STATED TASK =>
Put the lines from the one containing "latitude: 51.8538" to the one containing "latitude: 34.2551" into a numbered list, including both and dropping any blank lines.

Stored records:

* start *

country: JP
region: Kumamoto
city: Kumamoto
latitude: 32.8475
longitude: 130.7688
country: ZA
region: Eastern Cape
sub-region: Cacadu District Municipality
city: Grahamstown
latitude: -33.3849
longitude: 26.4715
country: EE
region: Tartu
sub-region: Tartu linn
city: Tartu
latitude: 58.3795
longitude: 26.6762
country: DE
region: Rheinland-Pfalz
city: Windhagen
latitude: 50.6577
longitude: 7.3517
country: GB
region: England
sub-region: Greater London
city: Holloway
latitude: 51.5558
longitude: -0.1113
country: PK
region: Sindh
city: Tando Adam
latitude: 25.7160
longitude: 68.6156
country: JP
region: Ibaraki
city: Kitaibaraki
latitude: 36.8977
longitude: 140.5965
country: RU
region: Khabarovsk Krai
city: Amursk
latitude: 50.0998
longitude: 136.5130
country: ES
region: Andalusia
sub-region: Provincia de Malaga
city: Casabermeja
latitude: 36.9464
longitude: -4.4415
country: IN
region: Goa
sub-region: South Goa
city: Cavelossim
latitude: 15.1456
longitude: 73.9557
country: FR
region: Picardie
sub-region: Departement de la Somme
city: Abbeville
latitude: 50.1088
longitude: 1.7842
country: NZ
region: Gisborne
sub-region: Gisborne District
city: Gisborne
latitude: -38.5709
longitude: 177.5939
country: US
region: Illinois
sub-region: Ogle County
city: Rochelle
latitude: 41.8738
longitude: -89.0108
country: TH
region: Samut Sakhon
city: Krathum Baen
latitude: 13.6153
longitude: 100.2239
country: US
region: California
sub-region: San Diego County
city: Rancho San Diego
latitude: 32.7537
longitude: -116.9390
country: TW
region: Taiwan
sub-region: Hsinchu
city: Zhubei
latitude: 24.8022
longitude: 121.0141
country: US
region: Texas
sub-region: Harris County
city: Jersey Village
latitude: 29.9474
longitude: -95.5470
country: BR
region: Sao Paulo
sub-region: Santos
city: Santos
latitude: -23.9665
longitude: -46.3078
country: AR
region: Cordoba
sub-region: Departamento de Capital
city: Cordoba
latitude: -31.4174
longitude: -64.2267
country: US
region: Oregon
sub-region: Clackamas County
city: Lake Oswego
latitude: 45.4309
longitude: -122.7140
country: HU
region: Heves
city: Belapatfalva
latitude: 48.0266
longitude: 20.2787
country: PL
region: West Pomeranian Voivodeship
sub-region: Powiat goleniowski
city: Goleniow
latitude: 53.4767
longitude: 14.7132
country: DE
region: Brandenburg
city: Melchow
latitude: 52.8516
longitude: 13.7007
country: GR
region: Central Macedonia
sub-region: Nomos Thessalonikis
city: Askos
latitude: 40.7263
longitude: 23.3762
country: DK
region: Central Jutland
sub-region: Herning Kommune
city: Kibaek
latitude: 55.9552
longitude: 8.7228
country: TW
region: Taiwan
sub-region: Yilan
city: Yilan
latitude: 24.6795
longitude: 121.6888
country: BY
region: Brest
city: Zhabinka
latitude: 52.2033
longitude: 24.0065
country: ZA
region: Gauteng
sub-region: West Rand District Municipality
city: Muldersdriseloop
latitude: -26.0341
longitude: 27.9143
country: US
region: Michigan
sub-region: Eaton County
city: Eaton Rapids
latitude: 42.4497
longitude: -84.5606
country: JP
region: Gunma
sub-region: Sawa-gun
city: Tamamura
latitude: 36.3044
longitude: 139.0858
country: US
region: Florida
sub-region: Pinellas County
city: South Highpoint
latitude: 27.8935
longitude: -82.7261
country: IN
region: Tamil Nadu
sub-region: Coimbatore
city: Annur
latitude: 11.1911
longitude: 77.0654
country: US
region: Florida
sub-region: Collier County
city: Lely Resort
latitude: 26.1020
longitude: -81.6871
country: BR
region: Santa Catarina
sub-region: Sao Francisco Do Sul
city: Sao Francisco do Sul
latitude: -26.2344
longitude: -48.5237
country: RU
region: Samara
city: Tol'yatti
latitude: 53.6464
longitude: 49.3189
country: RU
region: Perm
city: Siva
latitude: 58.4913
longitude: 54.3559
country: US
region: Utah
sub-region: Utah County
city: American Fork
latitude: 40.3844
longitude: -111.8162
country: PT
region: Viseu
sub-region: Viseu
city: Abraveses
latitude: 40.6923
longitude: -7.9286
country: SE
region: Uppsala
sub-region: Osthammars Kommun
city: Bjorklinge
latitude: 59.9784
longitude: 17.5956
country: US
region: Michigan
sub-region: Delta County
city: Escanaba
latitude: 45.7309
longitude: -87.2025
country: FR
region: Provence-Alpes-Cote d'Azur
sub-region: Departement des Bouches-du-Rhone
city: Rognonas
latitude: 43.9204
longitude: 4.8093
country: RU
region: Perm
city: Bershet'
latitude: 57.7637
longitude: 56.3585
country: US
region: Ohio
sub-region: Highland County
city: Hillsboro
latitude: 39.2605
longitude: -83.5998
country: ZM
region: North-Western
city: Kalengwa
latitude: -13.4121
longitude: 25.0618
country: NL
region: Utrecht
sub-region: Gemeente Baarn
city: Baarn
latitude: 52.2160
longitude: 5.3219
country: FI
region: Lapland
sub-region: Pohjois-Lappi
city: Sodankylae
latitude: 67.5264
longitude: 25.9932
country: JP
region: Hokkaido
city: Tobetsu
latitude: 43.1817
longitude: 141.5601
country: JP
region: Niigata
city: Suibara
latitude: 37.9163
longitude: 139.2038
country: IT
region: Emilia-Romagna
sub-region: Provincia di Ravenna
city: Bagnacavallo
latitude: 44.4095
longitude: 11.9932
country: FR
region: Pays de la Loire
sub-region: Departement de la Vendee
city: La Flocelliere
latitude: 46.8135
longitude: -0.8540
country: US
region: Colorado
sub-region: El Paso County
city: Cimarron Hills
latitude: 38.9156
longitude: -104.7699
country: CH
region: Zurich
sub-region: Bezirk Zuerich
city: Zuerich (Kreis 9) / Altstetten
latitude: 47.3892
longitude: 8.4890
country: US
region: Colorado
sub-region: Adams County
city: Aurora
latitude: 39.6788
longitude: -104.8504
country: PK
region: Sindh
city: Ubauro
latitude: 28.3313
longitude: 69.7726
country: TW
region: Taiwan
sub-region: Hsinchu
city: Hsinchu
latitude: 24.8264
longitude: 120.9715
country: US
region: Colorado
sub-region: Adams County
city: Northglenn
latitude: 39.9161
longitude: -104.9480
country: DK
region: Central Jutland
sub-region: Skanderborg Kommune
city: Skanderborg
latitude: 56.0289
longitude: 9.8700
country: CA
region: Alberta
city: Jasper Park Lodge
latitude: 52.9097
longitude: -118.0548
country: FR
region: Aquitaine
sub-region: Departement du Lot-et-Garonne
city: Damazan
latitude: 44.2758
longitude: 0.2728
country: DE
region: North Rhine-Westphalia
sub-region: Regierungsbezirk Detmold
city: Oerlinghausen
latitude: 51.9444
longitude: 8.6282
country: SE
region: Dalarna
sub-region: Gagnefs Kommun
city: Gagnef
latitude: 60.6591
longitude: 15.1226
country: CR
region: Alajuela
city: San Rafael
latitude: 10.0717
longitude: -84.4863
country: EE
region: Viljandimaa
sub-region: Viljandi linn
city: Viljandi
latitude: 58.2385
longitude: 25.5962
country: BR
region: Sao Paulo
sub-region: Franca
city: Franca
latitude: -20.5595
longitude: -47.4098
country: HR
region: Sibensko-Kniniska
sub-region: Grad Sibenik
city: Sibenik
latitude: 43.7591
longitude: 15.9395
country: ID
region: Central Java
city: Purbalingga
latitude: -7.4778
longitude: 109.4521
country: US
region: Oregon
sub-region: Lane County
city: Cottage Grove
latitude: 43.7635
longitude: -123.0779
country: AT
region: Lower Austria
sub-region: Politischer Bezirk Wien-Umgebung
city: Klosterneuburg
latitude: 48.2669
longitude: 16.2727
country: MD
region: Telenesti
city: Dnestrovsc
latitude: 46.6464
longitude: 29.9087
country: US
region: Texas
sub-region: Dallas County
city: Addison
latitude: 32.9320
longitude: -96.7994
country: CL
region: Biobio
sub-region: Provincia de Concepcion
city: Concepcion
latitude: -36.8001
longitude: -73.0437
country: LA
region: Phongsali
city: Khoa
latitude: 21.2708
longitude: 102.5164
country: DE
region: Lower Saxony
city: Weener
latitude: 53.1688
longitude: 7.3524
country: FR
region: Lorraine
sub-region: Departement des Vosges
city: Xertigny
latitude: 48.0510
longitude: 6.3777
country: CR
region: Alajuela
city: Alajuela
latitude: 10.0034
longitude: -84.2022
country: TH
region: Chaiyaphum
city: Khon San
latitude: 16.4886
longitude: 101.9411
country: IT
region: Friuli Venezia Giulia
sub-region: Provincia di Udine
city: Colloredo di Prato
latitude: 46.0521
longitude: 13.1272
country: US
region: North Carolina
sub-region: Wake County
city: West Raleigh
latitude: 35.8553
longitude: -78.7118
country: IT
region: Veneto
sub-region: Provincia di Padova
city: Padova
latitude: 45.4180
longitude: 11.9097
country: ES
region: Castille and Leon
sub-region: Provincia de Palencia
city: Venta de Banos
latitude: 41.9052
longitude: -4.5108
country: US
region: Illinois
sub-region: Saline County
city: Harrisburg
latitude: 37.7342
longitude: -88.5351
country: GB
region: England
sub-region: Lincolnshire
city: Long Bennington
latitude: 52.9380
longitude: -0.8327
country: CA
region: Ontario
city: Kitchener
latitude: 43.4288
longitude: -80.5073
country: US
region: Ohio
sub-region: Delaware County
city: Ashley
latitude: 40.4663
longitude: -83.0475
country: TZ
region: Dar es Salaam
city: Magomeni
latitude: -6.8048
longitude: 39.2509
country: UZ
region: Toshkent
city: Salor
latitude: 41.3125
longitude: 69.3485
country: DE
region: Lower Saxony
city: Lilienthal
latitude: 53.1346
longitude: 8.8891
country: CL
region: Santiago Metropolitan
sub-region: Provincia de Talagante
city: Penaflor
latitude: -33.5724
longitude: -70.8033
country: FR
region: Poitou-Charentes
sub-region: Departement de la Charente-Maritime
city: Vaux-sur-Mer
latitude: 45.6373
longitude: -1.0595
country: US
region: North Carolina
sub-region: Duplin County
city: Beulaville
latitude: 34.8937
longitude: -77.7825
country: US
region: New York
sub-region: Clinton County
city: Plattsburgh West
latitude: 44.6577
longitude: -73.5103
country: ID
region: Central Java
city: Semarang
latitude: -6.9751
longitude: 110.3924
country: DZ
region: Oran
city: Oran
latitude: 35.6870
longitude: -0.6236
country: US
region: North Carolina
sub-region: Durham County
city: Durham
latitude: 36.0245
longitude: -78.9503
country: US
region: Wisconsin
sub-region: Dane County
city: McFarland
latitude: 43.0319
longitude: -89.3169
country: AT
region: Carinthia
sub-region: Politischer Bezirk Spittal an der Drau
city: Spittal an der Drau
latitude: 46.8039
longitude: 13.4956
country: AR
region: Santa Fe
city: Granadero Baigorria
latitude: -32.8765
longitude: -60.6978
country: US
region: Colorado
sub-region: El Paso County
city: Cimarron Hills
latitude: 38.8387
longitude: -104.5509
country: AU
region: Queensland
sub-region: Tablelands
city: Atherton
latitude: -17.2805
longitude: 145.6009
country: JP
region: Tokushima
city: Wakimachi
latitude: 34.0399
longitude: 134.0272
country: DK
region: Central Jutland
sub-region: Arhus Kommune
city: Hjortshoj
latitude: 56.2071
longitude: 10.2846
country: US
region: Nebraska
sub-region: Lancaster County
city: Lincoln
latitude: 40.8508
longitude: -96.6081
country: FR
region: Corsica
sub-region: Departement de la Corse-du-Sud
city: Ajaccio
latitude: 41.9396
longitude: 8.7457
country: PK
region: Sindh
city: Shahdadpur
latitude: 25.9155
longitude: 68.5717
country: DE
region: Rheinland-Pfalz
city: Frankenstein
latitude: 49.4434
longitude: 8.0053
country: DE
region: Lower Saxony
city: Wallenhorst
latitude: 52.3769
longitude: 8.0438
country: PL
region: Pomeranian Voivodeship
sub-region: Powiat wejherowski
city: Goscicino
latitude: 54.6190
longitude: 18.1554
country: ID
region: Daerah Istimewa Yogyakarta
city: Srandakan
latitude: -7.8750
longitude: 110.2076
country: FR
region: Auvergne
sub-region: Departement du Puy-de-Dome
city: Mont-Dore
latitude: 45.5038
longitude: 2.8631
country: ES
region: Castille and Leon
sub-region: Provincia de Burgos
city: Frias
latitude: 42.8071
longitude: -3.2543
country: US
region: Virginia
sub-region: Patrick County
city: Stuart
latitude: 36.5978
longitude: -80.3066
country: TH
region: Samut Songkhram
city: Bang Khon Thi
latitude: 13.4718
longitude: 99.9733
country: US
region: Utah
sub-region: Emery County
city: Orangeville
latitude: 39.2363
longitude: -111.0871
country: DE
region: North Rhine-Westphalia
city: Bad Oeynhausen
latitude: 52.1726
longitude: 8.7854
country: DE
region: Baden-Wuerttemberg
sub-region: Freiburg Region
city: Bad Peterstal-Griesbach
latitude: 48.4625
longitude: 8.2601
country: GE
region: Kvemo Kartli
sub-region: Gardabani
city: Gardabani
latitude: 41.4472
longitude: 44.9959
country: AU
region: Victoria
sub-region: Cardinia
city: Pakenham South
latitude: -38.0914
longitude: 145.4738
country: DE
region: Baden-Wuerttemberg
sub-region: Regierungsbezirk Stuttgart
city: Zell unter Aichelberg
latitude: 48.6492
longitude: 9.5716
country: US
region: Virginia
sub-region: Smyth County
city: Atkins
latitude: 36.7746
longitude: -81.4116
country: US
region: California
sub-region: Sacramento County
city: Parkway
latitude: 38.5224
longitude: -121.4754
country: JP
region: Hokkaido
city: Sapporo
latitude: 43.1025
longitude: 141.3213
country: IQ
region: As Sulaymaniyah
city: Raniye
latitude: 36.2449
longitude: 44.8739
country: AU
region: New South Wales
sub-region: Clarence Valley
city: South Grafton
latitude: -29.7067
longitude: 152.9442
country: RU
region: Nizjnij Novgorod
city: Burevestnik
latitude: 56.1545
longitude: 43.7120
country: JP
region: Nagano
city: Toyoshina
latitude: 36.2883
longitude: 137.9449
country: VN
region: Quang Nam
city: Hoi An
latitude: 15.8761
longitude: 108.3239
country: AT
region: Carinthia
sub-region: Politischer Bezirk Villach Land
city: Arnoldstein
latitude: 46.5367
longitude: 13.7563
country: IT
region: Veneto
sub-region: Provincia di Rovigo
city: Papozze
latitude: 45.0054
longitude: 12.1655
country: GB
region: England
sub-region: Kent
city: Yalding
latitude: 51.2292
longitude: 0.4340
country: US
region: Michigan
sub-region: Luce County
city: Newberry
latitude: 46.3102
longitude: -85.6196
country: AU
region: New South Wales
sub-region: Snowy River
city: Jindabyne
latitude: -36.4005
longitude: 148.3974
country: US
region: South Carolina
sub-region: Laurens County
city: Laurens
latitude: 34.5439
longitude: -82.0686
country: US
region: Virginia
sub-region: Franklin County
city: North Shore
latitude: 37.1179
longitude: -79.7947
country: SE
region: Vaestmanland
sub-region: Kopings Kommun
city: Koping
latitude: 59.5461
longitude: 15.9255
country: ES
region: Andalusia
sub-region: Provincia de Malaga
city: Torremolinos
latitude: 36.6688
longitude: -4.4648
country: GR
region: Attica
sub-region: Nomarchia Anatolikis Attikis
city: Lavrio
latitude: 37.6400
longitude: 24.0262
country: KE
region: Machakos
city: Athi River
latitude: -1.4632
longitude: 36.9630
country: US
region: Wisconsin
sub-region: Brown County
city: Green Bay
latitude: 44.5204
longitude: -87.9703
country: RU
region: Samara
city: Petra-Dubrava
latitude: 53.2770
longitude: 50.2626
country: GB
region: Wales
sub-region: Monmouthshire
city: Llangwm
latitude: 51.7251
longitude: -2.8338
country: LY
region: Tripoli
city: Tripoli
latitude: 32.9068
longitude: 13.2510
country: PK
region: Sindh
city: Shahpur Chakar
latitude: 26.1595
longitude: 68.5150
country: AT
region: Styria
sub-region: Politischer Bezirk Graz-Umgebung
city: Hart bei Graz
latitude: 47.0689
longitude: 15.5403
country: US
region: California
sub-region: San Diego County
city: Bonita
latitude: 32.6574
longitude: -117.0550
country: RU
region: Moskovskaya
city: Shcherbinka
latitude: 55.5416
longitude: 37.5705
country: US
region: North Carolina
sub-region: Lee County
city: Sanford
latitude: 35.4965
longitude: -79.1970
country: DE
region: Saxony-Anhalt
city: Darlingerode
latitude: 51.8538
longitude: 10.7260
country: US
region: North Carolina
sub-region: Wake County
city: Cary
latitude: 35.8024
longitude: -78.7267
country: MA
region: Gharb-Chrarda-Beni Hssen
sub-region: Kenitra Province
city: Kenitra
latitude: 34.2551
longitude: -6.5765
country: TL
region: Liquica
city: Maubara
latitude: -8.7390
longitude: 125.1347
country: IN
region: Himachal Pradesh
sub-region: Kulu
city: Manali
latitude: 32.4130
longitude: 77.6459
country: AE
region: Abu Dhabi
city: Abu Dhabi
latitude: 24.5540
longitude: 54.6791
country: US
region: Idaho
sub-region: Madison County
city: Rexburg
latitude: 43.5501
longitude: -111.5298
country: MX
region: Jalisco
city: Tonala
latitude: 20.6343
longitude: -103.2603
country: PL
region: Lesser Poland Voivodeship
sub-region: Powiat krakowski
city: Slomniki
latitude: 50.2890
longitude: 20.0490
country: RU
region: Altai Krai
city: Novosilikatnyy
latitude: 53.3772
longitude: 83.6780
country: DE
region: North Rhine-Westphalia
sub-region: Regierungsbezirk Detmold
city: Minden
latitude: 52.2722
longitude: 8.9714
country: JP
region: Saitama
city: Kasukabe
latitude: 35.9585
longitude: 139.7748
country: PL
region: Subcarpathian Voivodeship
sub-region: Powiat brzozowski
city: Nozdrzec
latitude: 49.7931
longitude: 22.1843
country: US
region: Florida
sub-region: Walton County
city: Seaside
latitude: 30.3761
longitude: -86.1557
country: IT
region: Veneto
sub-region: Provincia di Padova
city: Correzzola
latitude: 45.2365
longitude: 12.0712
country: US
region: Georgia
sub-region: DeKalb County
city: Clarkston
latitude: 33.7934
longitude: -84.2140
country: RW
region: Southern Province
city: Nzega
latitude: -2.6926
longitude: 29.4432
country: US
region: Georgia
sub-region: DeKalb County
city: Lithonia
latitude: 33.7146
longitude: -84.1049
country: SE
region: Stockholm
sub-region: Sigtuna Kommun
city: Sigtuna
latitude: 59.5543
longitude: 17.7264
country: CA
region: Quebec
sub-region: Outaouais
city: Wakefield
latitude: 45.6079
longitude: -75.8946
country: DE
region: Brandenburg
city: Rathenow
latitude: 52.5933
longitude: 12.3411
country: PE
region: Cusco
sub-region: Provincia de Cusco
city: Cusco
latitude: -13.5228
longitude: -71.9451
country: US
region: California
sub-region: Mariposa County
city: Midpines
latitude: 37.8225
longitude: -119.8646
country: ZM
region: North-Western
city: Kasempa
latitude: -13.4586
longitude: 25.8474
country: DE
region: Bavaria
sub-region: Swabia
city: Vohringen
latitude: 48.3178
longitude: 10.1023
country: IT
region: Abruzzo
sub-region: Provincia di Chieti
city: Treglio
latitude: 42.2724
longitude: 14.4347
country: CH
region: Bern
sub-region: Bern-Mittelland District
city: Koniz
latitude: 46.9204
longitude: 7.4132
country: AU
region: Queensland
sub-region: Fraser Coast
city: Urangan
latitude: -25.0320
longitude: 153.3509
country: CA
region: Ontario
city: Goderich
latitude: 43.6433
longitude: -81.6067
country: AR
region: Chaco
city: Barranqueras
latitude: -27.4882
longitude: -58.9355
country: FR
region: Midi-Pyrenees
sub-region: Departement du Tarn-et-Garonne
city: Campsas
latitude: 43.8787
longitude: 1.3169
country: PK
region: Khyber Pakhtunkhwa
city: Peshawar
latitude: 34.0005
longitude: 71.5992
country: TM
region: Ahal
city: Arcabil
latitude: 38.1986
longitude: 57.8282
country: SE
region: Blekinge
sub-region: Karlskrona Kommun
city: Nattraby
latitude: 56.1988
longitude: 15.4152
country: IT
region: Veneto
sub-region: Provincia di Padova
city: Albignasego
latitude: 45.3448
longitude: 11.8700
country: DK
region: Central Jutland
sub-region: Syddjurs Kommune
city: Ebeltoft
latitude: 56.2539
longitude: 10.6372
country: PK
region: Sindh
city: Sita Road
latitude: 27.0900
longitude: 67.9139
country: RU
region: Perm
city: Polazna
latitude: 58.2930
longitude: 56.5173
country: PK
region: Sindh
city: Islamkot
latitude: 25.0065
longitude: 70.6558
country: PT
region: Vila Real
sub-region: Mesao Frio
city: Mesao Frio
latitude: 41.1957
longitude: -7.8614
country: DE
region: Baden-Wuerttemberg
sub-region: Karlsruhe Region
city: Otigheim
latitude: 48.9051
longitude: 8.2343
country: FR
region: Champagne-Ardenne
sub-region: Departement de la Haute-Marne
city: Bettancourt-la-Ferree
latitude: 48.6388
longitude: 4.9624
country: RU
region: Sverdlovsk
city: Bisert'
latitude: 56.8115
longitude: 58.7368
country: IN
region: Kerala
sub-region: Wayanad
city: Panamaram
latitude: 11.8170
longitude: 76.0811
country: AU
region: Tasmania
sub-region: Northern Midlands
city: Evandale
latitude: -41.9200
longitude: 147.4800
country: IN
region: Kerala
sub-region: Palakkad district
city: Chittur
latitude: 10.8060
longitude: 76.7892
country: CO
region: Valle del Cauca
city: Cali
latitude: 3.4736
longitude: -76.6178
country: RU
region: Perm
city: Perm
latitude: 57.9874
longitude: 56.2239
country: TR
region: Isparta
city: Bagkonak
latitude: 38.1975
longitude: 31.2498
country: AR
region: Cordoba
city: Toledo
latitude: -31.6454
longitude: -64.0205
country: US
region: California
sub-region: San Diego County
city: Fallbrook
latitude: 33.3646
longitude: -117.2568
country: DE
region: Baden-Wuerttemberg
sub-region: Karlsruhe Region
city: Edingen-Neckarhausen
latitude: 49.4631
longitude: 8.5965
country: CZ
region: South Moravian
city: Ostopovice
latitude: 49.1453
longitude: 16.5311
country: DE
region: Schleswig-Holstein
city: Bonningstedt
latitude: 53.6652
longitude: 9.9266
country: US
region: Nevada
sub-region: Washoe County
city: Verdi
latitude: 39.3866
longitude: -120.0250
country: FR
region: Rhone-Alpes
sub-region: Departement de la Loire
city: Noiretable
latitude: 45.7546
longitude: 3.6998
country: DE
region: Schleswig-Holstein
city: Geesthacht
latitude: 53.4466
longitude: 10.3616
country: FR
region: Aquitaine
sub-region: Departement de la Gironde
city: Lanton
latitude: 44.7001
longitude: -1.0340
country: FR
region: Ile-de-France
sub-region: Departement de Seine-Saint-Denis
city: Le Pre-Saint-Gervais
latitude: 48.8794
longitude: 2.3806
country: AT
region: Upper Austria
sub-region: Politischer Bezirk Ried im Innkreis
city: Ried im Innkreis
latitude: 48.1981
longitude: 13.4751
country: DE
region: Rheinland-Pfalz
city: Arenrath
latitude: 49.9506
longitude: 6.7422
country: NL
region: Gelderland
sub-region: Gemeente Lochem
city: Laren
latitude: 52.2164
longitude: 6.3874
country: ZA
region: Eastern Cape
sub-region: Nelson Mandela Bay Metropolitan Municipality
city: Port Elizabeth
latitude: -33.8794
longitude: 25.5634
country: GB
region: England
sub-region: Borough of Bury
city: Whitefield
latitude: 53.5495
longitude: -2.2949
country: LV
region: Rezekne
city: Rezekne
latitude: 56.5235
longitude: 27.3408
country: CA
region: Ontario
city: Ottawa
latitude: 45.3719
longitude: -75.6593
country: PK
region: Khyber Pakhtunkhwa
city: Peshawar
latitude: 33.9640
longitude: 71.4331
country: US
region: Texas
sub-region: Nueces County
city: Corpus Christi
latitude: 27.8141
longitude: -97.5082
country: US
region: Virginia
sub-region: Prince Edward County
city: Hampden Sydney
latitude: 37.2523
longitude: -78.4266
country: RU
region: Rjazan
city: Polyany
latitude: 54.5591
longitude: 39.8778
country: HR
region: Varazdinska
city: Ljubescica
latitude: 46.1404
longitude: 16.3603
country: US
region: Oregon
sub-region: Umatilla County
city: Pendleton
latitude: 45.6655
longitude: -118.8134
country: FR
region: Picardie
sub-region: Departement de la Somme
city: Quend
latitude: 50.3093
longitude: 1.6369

* end *

RESPONSE TO THIS EXERCISE =>
1. latitude: 51.8538
2. longitude: 10.7260
3. country: US
4. region: North Carolina
5. sub-region: Wake County
6. city: Cary
7. latitude: 35.8024
8. longitude: -78.7267
9. country: MA
10. region: Gharb-Chrarda-Beni Hssen
11. sub-region: Kenitra Province
12. city: Kenitra
13. latitude: 34.2551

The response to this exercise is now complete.